1. There is 30 inches from the side of the console to the passender side of the boat. PLENTY of room for a coolor, bait box or to walk between to get from the back to the front deck

2. There is 3 1/2 feet from the steering console to the back bench... leaving plenty of room for a drivers seat (which will be a little cooler project I will post next week). Actually, there will be about a 1 to 1 1/2 feet from the drivers seat to the rear bench... a person fishing from the drivers seat will in no way interfere with a person in the back bench or the front deck... so this thing will easily fish 3


----------



## mfu5324 (Nov 16, 2013)

NEXT UP... wiring, led night lights, back decking, and a few others.... check back next week....


----------



## strander100 (Nov 16, 2013)

Outstanding!


----------



## DrNip (Nov 16, 2013)

Nice! I entertained this idea back when I was thinking of getting an open floor plan like yours but thought it would never work because like you said there just wasn't any info out there about it. My thinking was mounting it further back so that I could use the back bench as a seat. Your making me regret this livewell option I got now!


----------



## erictetterton (Nov 18, 2013)

Love this! I want this same setup in a tiller with pods. Fantastic!


----------



## lovedr79 (Nov 18, 2013)

I LOVE IT!


----------



## mfu5324 (Nov 18, 2013)

Thanks all for the nice comments...... I am really happy so far how it is turning out.......im still not done tho... i have a few other things to add to it this week that i am sure you guys will find neat.... 

I do have a couple of questions for you.... need some ideas

1. How do i hid the wires from the steering console to the middle of the front deck... the deck is filled solid with foam so its about impossible to go under the deck.... conduit? any ideas on flat conduit? 

2. Drivers seat - any ideas.... thinking a cooler but would have to make a back rest - the cooler would be efficient (serve 2 purposes)......


----------



## hotshotinn (Nov 19, 2013)

Hello out there.You done a nice work onit. :wink: I am wanting to no about how fast it goes.


----------



## mfu5324 (Nov 20, 2013)

Hotshot inn

I started working on two weeks ago...4 or 5 hours on weekends and a few hours each nite...I am close to done. The special back deck I am working on has taken much more time than thought... But man it looks awesome... Can't wait to post pics in next day or two


----------



## mfu5324 (Nov 21, 2013)

+ + +

TASK TO COMPLETE —
From the boat console thread, extract the passage starting with "Thanks all for" and going on through "on flat conduit?". The listing comes from a different source than the boat console thread.

SUPPLIED DATA —
+ + +

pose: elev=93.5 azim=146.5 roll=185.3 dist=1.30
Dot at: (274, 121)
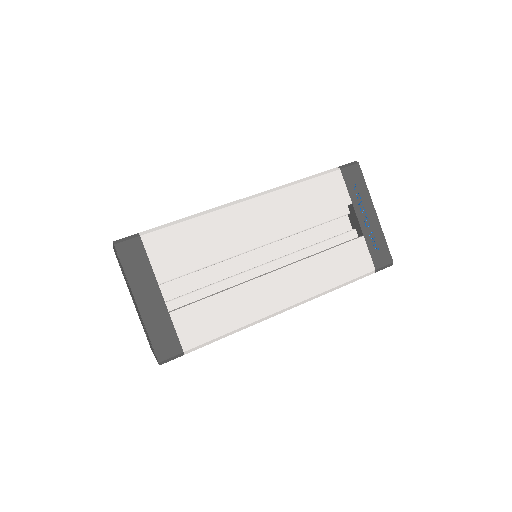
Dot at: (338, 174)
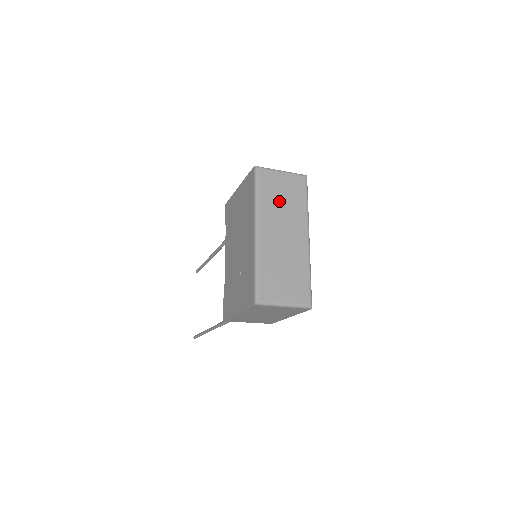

+ + +

SOLVED PROBLEM —
Thanks all for the nice comments...... I am really happy so far how it is turning out.......im still not done tho... i have a few other things to add to it this week that i am sure you guys will find neat.... 

I do have a couple of questions for you.... need some ideas

1. How do i hid the wires from the steering console to the middle of the front deck... the deck is filled solid with foam so its about impossible to go under the deck.... conduit? any ideas on flat conduit?